Ideally, the egg resets the developmental clock of the nucleus back to a state compatible with early embryonic growth.
This ball of cells growing in culture gives rise to embryonic stem (ES) cells that genetically match the donor and have the potential to become any tissue in the body. In theory, these ES cells may be used to treat diseases, such as diabetes or spinal cord injury, without the complications of organ rejection.
Scientists have known for some time that cloning using ES cells is much more efficient than using adult cells, probably 10-fold more efficient. This makes sense because ES cells are at the earliest developmental stage and have the potential to become all the cells that make up an organism.
But researchers didn't know if cloning could set the clock back for mature adult cells, such as skin or mammary cells, which are committed to a specific function.
Alternatively, researchers speculated that rare, adult stem cells, which are further along the developmental path than ES cells but not yet committed to a specific function, were the ones creating the clones.
This was a difficult puzzle to solve since most adult cells don't have stable genetic markers that can be tracked from the donor nucleus to the resulting clone.
Immune cells called B cells and T cells are an exception -- when these cells reach maturity, special genes, called immunoglobulin genes, are permanently shuffled. This rearrangement process allows these immune cells to produce the many unique antibodies and receptors necessary to recognize and fight the plethora of pathogens we encounter from a limited number of genes.
The Jaenisch lab took advantage of these "unique gene signatures" and used nuclei from adult B cells and T cells to create clones. Where other groups had failed in creating clones from these immune cells, Hochedlinger succeeded by using a new two-step cloning process.
They first created cloned mouse embryos by transferring the nucleus from either a B cell or a T cell into a mouse egg that was devoid of its own nucleus. Instead of implanting the cloned embryos into the womb of a surrogate mouse at this point, the embryos were grown in tissue culture to make ES cells.
>From the 1,000 nuclear transfers attempted, the researchers were able to establish only two ES cell lines -- one from a B cell and one from a T cell.

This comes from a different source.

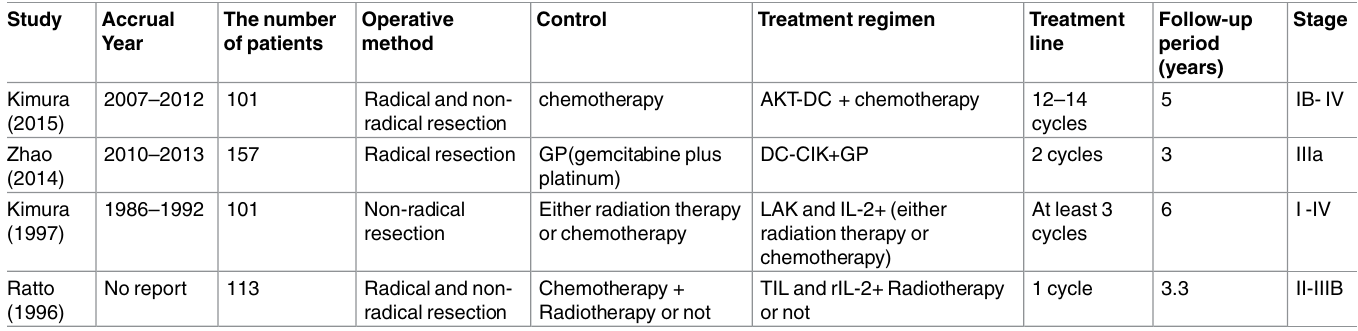
Table 1. Characteristics of Included Studiesfor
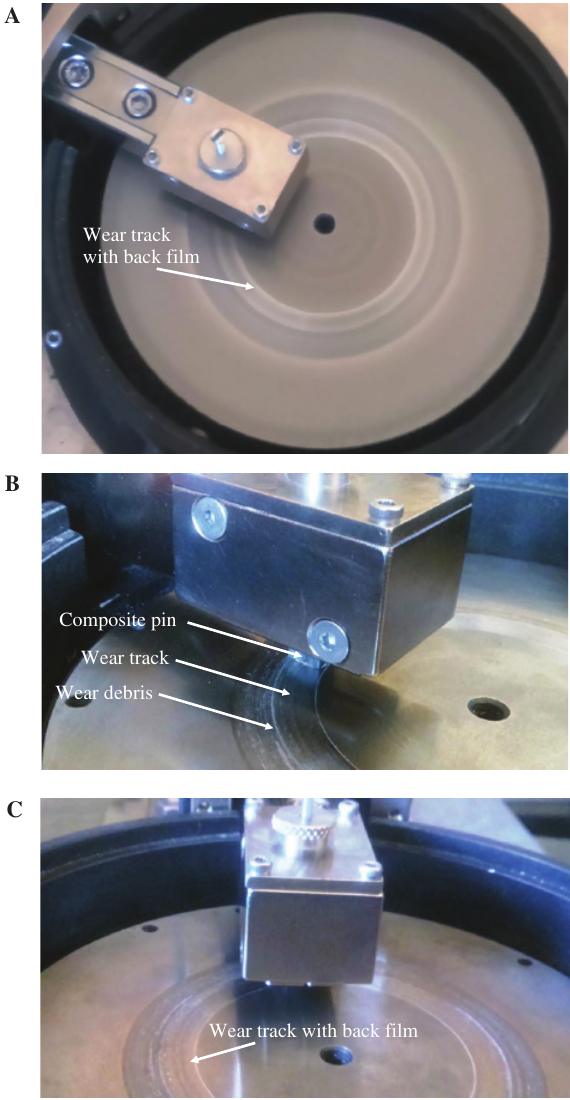
Figure 12: Photo image of the Back film formation on the pin-on- disk: (A) 5% of CNS, (B) 30% of CNS, and (C) 35% of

Then, in a second step, these ES cells were successfully used to create mouse clones. Instead of each successful nuclear transfer resulting in one implanted embryo, the two-step process allowed the researchers to make multiple attempts at creating identical mouse clones from each ES cell line.

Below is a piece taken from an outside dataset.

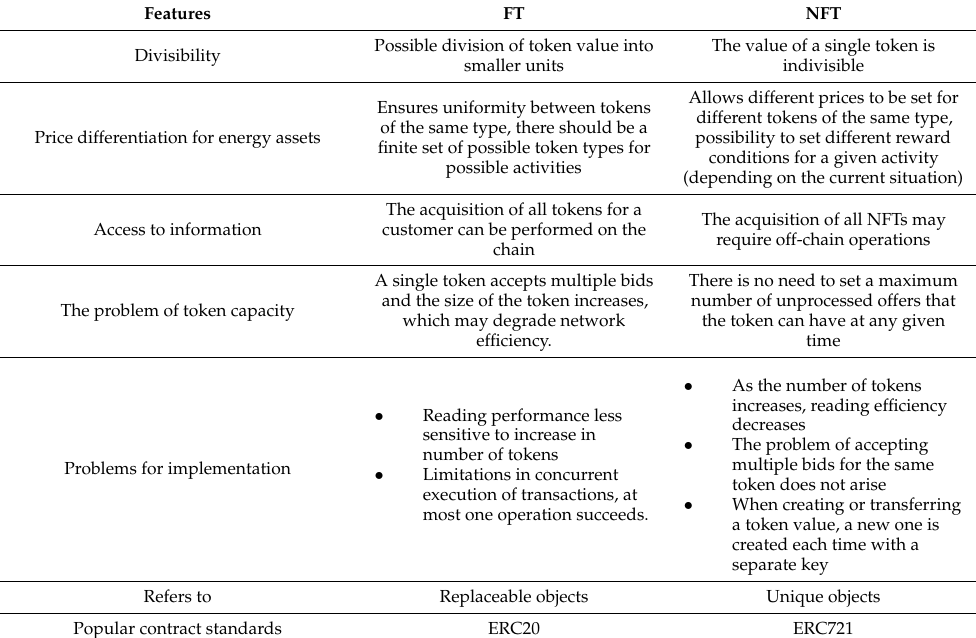
Table 1. Features of Fungible Tokens (FT) and Non-Fungible Tokens. Own elaboration based on information from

The resulting cloned mice had the unique gene rearrangement that was present in the original B cell or T cell from which they were derived in all the cells of their body. The mice could not rearrange their immune genes, so they were only able to make the one type of antibody or receptor they started out with.

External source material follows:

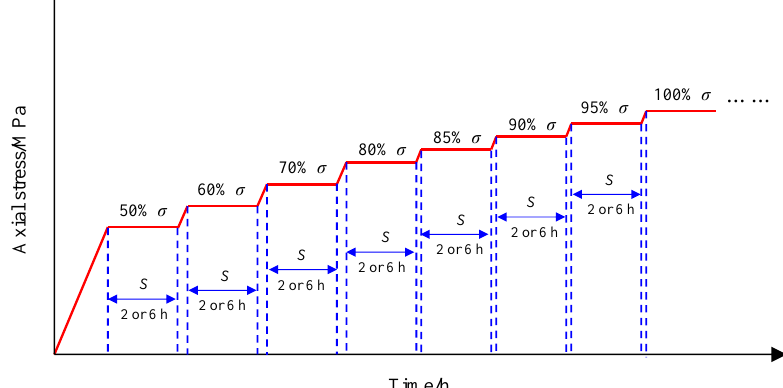
Figure 5. Creep test scheme for sandstone-coal composite samples.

"This tells us that the original B cell and T cell were truly mature, functional cells waiting to get activated by a pathogen," explains Hochedlinger.
"In normal cloning attempts, it would be too inefficient to use mature adult cells. We were able to produce clones from adult cells because we took the two-step approach.
"I think this supports the suggestion that many clones are derived not from mature cells, but rather from adult stem cells, but we haven't proven this," says Jaenisch.
To test whether adult stem cells have a higher cloning efficiency, scientists need to compare the clone-forming potential of adult stem cells (precursors to B and T cells) to the mature B and T cells.
"If adult stem cells are more easily reprogrammed, then one could argue that clones are actually derived from these rare cells," he adds. This next step will be challenging, since adult stem cells are very difficult to identify and grow in culture.
This study also represents a proof of principle for a tool that can be used to distinguish between epigenetic and genetic changes occurring in adult cells, for example, during brain development or cancer.
"You may be able to take a single neuron and make a cloned mouse with it. All the cells in the resulting mouse will be genetically identical to the original donor cell.
"The cloning technique amplifies what happens in a single cell into a whole animal. If changes in a cell are reversible -- epigenetic -- the mouse will be normal. However, genetic changes, no matter how subtle, are irreversible and observable, like the rearrangement of immunoglobulin genes in B cells and T cells," Jaenisch explains.